Ketua Bidang Advokasi Persatuan Wartawan Indonesia (PWI) Tri Agung Kristanto menyesalkan tindakan tersebut. Menurut dia, masyarakat tidak dibenarkan melancarkan aksi kekerasan dalam bentuk apa pun saat memprotes isi pemberitaan. Sebab, dalam perundang-undangan sudah diatur mekanisme hak jawab atas berita yang dianggap merugikan pihak tertentu.
Menurut dia, peristiwa itu sekaligus menunjukkan masih banyaknya masyarakat yang belum memahami mekanisme dan prosedur kerja jurnalistik. ’’Masyarakat belum memahami betul terkait bagaimana mereka harus bersikap terhadap pemberitaan,’’ ujarnya kepada Jawa Pos Kamis (31/5).
Tri menjelaskan, sesuai dengan UU Nomor 40 Tahun 1999 tentang Pers, masyarakat atau pembaca boleh tidak puas atau tidak sepakat dengan konten yang disampaikan sebuah media. Namun, dalam pasal 5 UU Pers juga diatur mekanismenya. Pembaca bisa melakukannya dengan prosedur hak jawab. ’’Atau bisa dengan melakukan dialog yang difasilitasi Dewan Pers. Semestinya arahnya ke sana,’’ imbuhnya.
Sebagaimana diketahui, peristiwa penyerangan dan perusakan terjadi setelah massa PDIP tidak puas dengan isi pemberitaan Radar Bogor edisi Rabu (30/5). Khususnya terhadap berita berjudul ’’Ongkang-ongkang Kaki Dapat Rp 112 Juta’’ yang berisi soal gaji jajaran Badan Pembinaan Ideologi Pancasila (BPIP). Sebab, Ketua Umum PDIP Megawati Soekarno Putri menjabat sebagai ketua dewan pengarah.

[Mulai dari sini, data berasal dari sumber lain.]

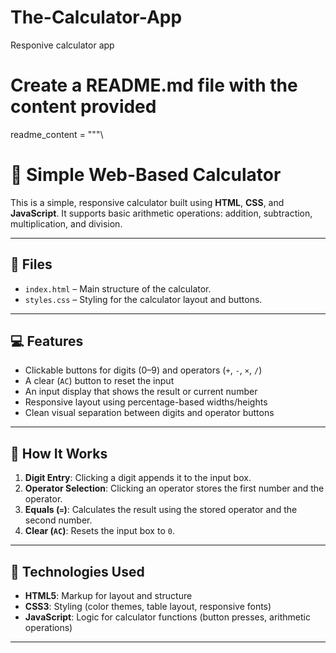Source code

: # The-Calculator-App
Responive calculator app

# Create a README.md file with the content provided

readme_content = """\
# 🧮 Simple Web-Based Calculator

This is a simple, responsive calculator built using **HTML**, **CSS**, and **JavaScript**. It supports basic arithmetic operations: addition, subtraction, multiplication, and division.

---

## 📂 Files

- `index.html` – Main structure of the calculator.
- `styles.css` – Styling for the calculator layout and buttons.


---

## 💻 Features

- Clickable buttons for digits (0–9) and operators (`+`, `-`, `×`, `/`)
- A clear (`AC`) button to reset the input
- An input display that shows the result or current number
- Responsive layout using percentage-based widths/heights
- Clean visual separation between digits and operator buttons

---

## 📜 How It Works

1. **Digit Entry**: Clicking a digit appends it to the input box.
2. **Operator Selection**: Clicking an operator stores the first number and the operator.
3. **Equals (`=`)**: Calculates the result using the stored operator and the second number.
4. **Clear (`AC`)**: Resets the input box to `0`.

---

## 🧠 Technologies Used

- **HTML5**: Markup for layout and structure
- **CSS3**: Styling (color themes, table layout, responsive fonts)
- **JavaScript**: Logic for calculator functions (button presses, arithmetic operations)

---


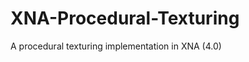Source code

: XNA-Procedural-Texturing
========================

A procedural texturing implementation in XNA (4.0)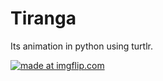 # Tiranga
Its animation in python using turtlr.

<a href="https://imgflip.com/gif/3806oo"><img src="https://i.imgflip.com/3806oo.gif" title="made at imgflip.com"/></a>
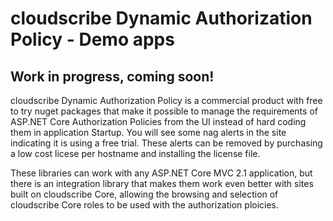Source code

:# cloudscribe Dynamic Authorization Policy - Demo apps

## Work in progress, coming soon!

cloudscribe Dynamic Authorization Policy is a commercial product with free to try nuget packages that make it possible to manage the requirements of ASP.NET Core Authorization Policies from the UI instead of hard coding them in application Startup. You will see some nag alerts in the site indicating it is using a free trial. These alerts can be removed by purchasing a low cost licese per hostname and installing the license file.

These libraries can work with any ASP.NET Core MVC 2.1 application, but there is an integration library that makes them work even better with sites built on cloudscribe Core, allowing the browsing and selection of cloudscribe Core roles to be used with the authorization ploicies.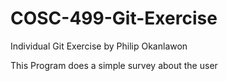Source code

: # COSC-499-Git-Exercise
Individual Git Exercise by Philip Okanlawon

This Program does a simple survey about the user
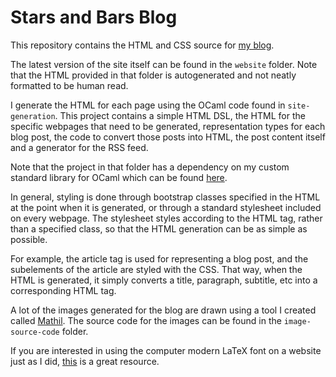 # Stars and Bars Blog

This repository contains the HTML and CSS source for [my blog](https://stars-and-bars.net).

The latest version of the site itself can be found in the `website` folder. Note that the HTML provided in that folder is autogenerated and not neatly formatted to be human read.

I generate the HTML for each page using the OCaml code found in `site-generation`. This project contains a simple HTML DSL, the HTML for the specific webpages that need to be generated, representation types for each blog post, the code to convert those posts into HTML, the post content itself and a generator for the RSS feed.

Note that the project in that folder has a dependency on my custom standard library for OCaml which can be found [here](https://github.com/aaron-jack-manning/ocaml-standard-library).

In general, styling is done through bootstrap classes specified in the HTML at the point when it is generated, or through a standard stylesheet included on every webpage. The stylesheet styles according to the HTML tag, rather than a specified class, so that the HTML generation can be as simple as possible.

For example, the article tag is used for representing a blog post, and the subelements of the article are styled with the CSS. That way, when the HTML is generated, it simply converts a title, paragraph, subtitle, etc into a corresponding HTML tag.

A lot of the images generated for the blog are drawn using a tool I created called [Mathil](https://github.com/aaron-jack-manning/mathil). The source code for the images can be found in the `image-source-code` folder.

If you are interested in using the computer modern LaTeX font on a website just as I did, [this](https://checkmyworking.com/cm-web-fonts/) is a great resource.
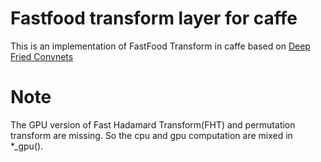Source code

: # Fastfood transform layer for caffe

This is an implementation of FastFood Transform in caffe based on <a href="http://arxiv.org/abs/1412.7149">Deep Fried Convnets</a>

# Note

The GPU version of Fast Hadamard Transform(FHT) and permutation transform are missing. So the cpu and gpu computation are mixed in *_gpu().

Tri menambahkan, kejadian tersebut harus menjadi pelajaran bagi masyarakat agar tidak mengulanginya. Sebab, hal itu bisa berpotensi pidana yang merugikannya. Meski demikian, dia juga mengingatkan agar perusahaan media bisa menghasilkan produk jurnalisme yang sesuai dengan kaidah jurnalistik. ’’Salah satunya dengan tidak bersifat tendensius,’’ tuturnya.
Kekecewaan atas tindakan penyerangan kantor Radar Bogor juga disampaikan Direktur Lembaga Bantuan Hukum (LBH) Pers Nawawi Bahrudin. Nawawi mengecam aksi premanisme tersebut. Menurut dia, tindakan itu tidak sejalan dengan semangat demokrasi. ’’Yang sangat mengancam demokrasi dan kebebasan pers di Indonesia,’’ ujarnya kemarin (31/5).